(Task instructions)
The lines to copy are those in the listing that hold the word "plate".

(Data to process)
----------------------------------------

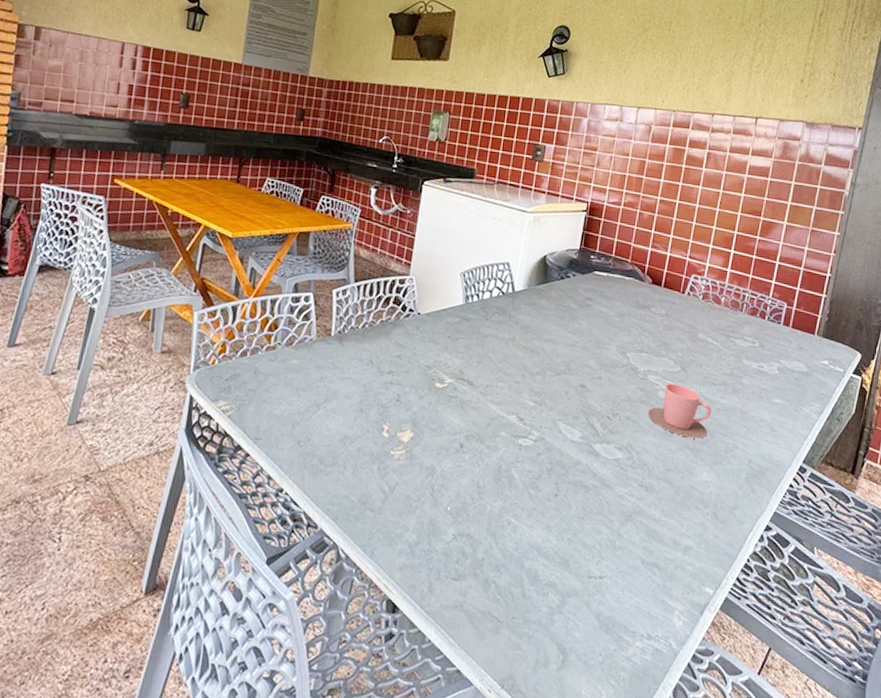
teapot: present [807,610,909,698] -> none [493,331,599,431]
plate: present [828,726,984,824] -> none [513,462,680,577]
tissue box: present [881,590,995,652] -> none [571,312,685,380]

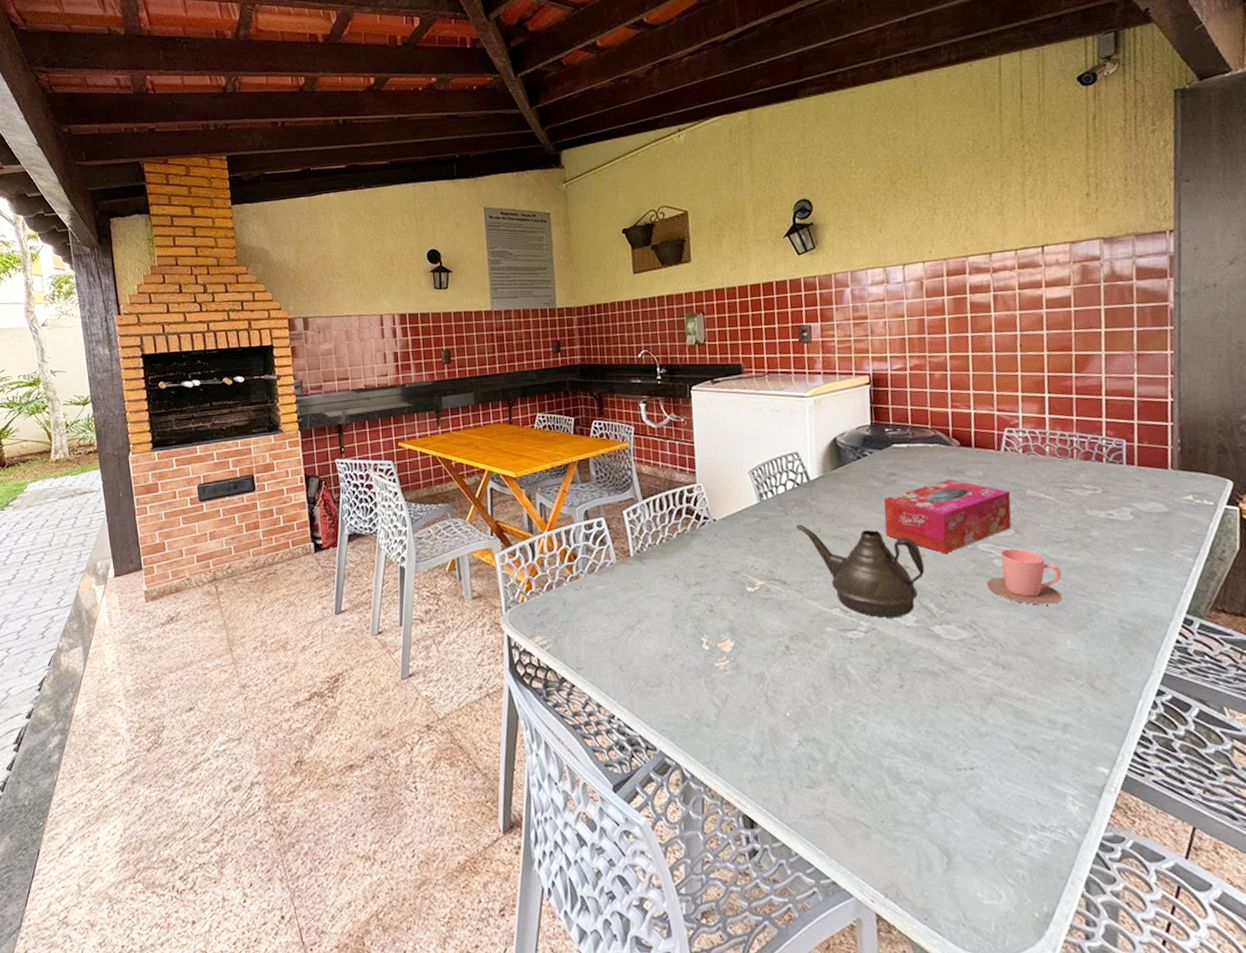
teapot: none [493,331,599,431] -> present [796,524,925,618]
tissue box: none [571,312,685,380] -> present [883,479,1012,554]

----------------------------------------

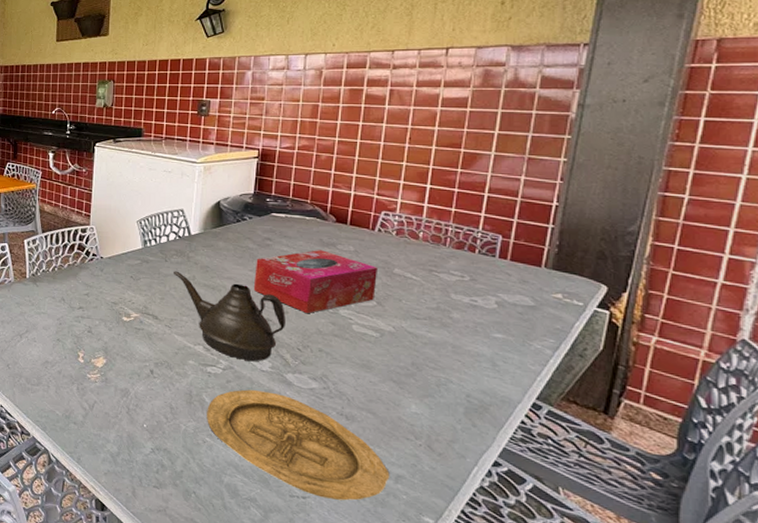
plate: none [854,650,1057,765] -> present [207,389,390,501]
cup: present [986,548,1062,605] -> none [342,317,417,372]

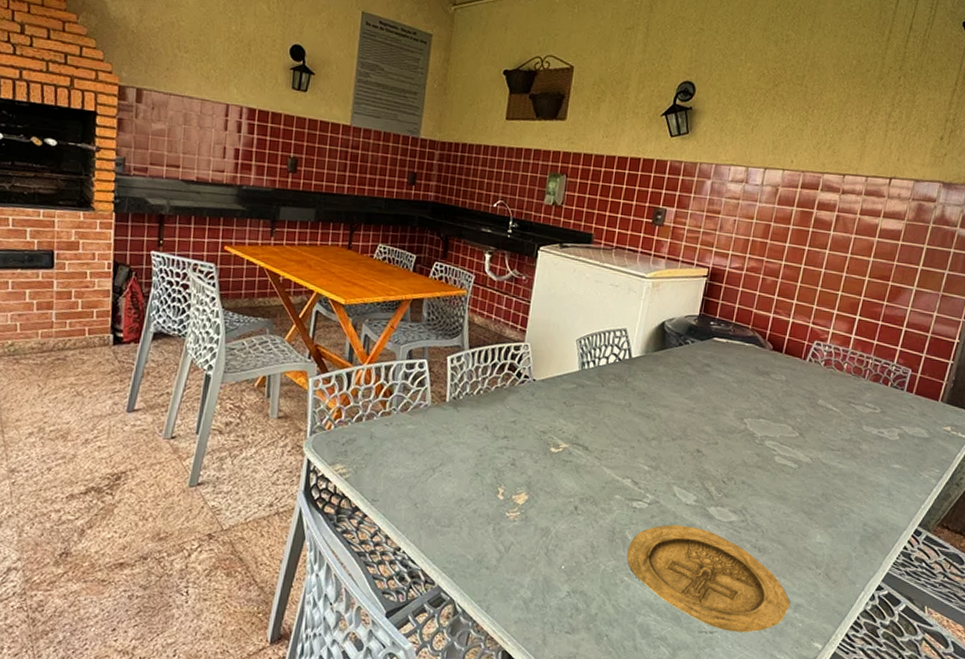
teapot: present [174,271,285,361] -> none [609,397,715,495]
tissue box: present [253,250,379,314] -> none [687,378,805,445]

----------------------------------------

(Result of this task)
plate: present [828,726,984,824] -> none [513,462,680,577]
plate: none [854,650,1057,765] -> present [207,389,390,501]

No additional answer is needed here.